In my back brain I’m all action, all re-action, all jump out of the way and ask afterwards what I’m jumping out of the way of. I see things in blacks-and-whites, in all-or-nothings. I leap into the drama triangle and assume the position of victim, rescuer or persecutor. I play pre-programmed responses, of jumping to conclusions, of catastrophe, of outrage, of shame, of despair. I act only to defend myself, even before assessing the validity of the threat. I’m in survival mode, and woe betide the person who wants reason and rationale from me while my back brain is in control.
My front brain lets me feel my feelings, but also to verbalise them – ‘you need to name them to tame them’, as Dan Siegel says. I’m able to see that this is a feeling that I’m feeling, that it’s here now but won’t be later; that emotions have motion; that emotions present one piece of the picture, but not all of it; that feelings are meant to be felt, but not necessarily believed or acted upon. In the green zone with the front brain online, we can validate our feelings whilst also soothing them and making sure they don’t take over.

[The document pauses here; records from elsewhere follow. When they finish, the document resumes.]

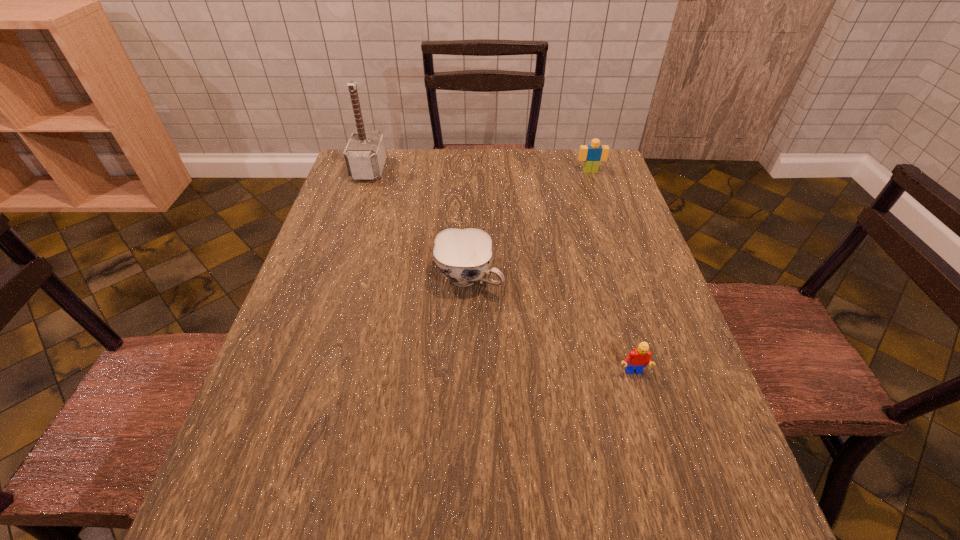
The height and width of the screenshot is (540, 960). Identify the location of unoccupied area between the farther Lego and the tallest object. (480, 171).

What are the coordinates of `free space between the farther Lego and the second object from left to right` in the screenshot? It's located at (529, 225).

Where is `vacant area between the farther Lego and the second nearest object`? The width and height of the screenshot is (960, 540). vacant area between the farther Lego and the second nearest object is located at coordinates coord(529,225).

Identify the location of free space that is in between the farther Lego and the leftmost object. Image resolution: width=960 pixels, height=540 pixels. (480, 171).

Image resolution: width=960 pixels, height=540 pixels. In order to click on free space that is in between the taller Lego and the nearer Lego in this screenshot , I will do `click(612, 272)`.

This screenshot has height=540, width=960. I want to click on free space between the taller Lego and the leftmost object, so click(x=480, y=171).

Where is `vacant point located between the tallest object and the chinaware`? This screenshot has height=540, width=960. vacant point located between the tallest object and the chinaware is located at coordinates (419, 224).

What are the coordinates of `object that is the closest to the second object from left to right` in the screenshot? It's located at (639, 358).

Locate an element on the screen. object that ranks as the third closest to the farther Lego is located at coordinates (639, 358).

The width and height of the screenshot is (960, 540). I want to click on free space that satisfies the following two spatial constraints: 1. on the back side of the second object from left to right; 2. for striking with the head of the leftmost object, so click(471, 170).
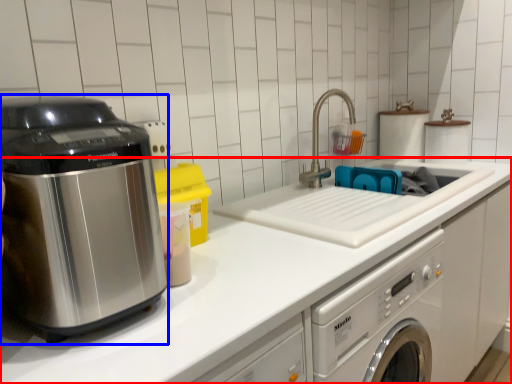
Question: Which object appears farthest to the camera in this image, countertop (highlighted by a red box) or home appliance (highlighted by a blue box)?

Choices:
 (A) countertop
 (B) home appliance

Answer: (A)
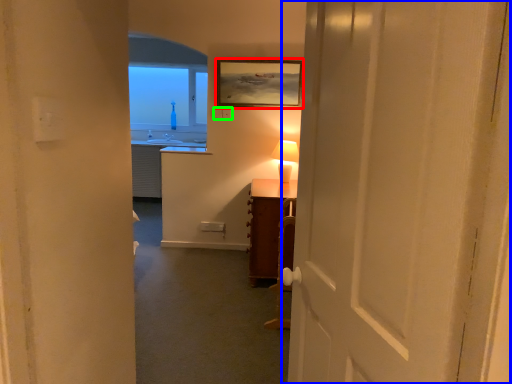
Question: Considering the real-world distances, which object is closest to picture frame (highlighted by a red box)? door (highlighted by a blue box) or electric outlet (highlighted by a green box).

Choices:
 (A) door
 (B) electric outlet

Answer: (B)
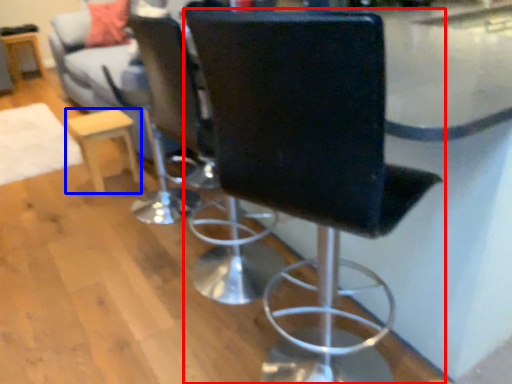
Question: Which object is closer to the camera taking this photo, chair (highlighted by a red box) or furniture (highlighted by a blue box)?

Sounds pretty ace, doesn’t it? Oh to have our front brain online all the time!
And that’s what the aim of grounding is – to bring our front brain online and re-regulate our nervous system back into the green zone. The aim of grounding isn’t so that we can tick a box to say that we’ve named five things that are green or that we’ve exhaled to the count of four. The aim of grounding is to move out of danger mode back into daily life mode, out from unsafety to safety, out from the amber or red zone back into the green zone, out from the back brain and into the front brain. We do this by increasing blood flow to our frontal lobes, by slowing down our sympathetic nervous system response, by engaging the ventral vagal circuit, by lowering our sense of threat through intentional eye movement [EMDR]: that’s what all the techniques are properly designed to do. The out-breath, for example, engages the parasympathetic nervous system. We don’t need to know this when we’re in a state of panic - we just need to do it. But it’s good to know at least that there is solid science behind many grounding techniques".